What is the minimum uncertainty in position, in $nm$, of an electron whose velocity is known to be between $3.48\times {10}^{5}m/s$and $3.58\times {10}^{5}m/s$?

Short answer

Round off to two significant figures, the minimum uncertainty in position of the electron is$36nm$

Step-by-step solution

Given Information

Calculate the minimum uncertainty in position of the electron using the Heisenberg's uncertainty principle.

According to the Heisenberg's uncertainty principle, the uncertainty in position $(∆x)$and the momentum $(∆p_x)$of the electron is as follows:

$∆x∆p_x\ge \frac{h}{2}$

Here, $h$is the Planck's constant.

Expression

The uncertainty in momentum of the electron is,

$∆p_x=m∆v_x$

Here, $m$is the mass of the electron and $∆v_x$is the uncertainty in the velocity of the electron.

The uncertainty in the velocity of the electron is,

$$\begin{gathered} ∆v_x=3.58\times {10}^{5}m/s-3.48\times {10}^{5}m/s \\ =0.10\times {10}^{5}m/s \end{gathered}$$

Substitute $m∆v_x$for $∆p_x$in the equation $∆x∆p_x\ge \frac{h}{2}$and solve for $∆x$.

$$\begin{gathered} ∆x(m∆v_x)\ge \frac{h}{2} \\ ∆x\ge \frac{h}{2(m∆v_x)} \end{gathered}$$

Substitute $6.63\times {10}^{-34}J.s$for $h.9.11\times {10}^{-31}kg$for $m$, and $0.10\times {10}^{5}m/s$for $∆v_x$.

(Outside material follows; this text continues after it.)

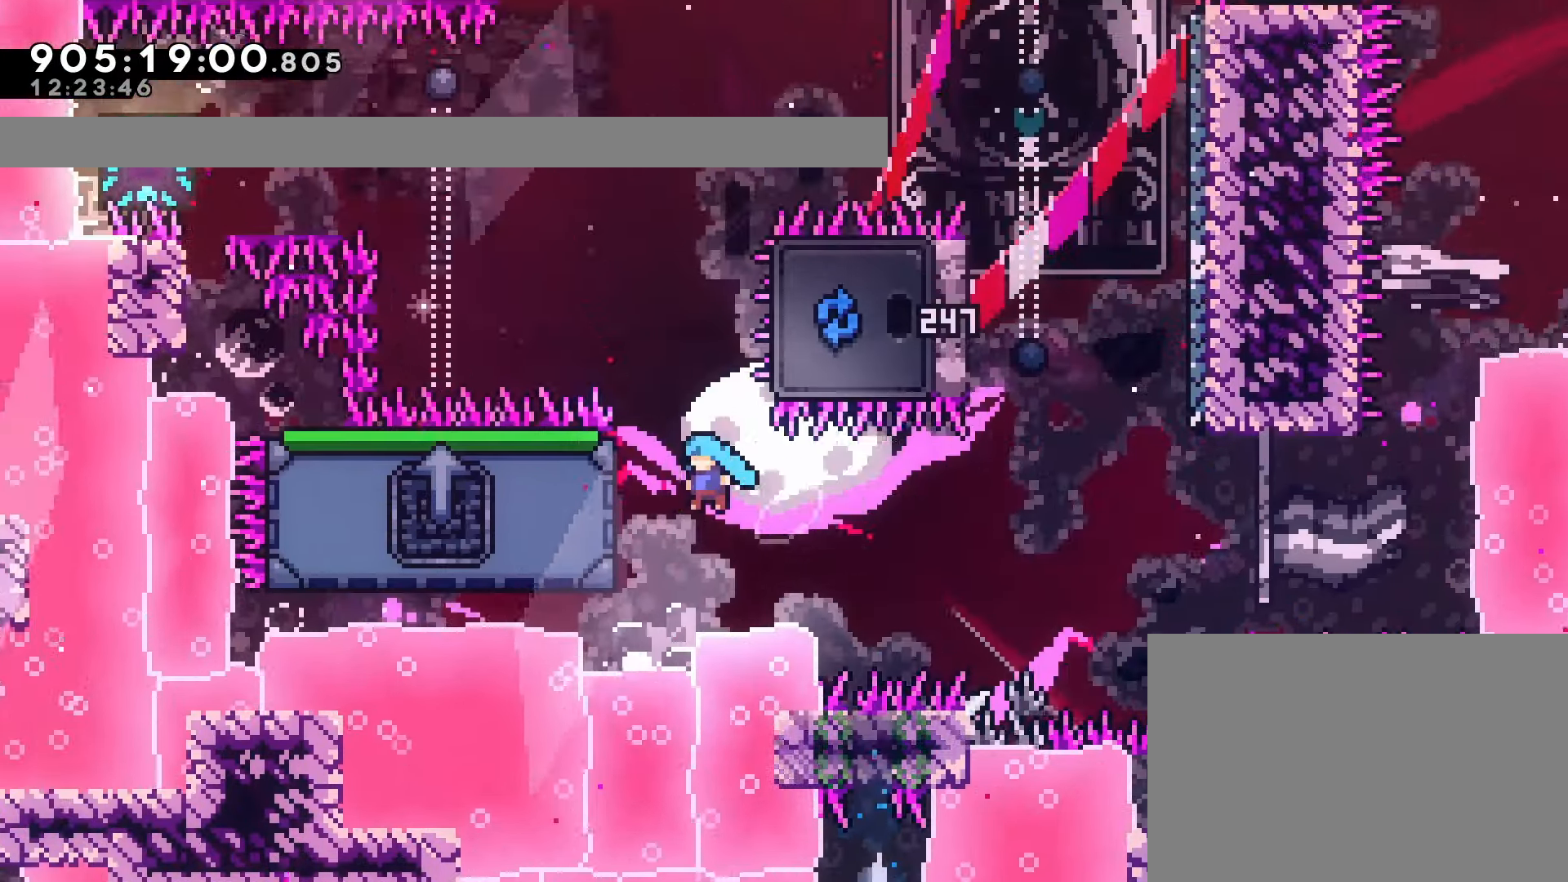
{"dt_ms": 500, "buttons": ["R1", "R2", "DPAD_UP", "DPAD_LEFT"], "left_stick": "center", "events": [[100, "R1", "down"], [100, "R2", "down"], [133, "DPAD_UP", "down"], [217, "CROSS", "up"], [283, "DPAD_LEFT", "up"], [317, "DPAD_LEFT", "down"], [350, "R2", "up"], [450, "R2", "down"]]}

$$\begin{gathered} ∆x\ge \frac{6.63\times {10}^{-34}J.s}{2(9.11\times {10}^{-31}kg)(0.10\times {10}^{5}m/s)} \\ =3.64\times {10}^{-8}m \\ =3.64\times {10}^{-8}m\left(\frac{1nm}{{10}^{-9}m}\right) \\ =36.4nm \end{gathered}$$

Round off to two significant figures, the minimum uncertainty in position of the electron is$36nm$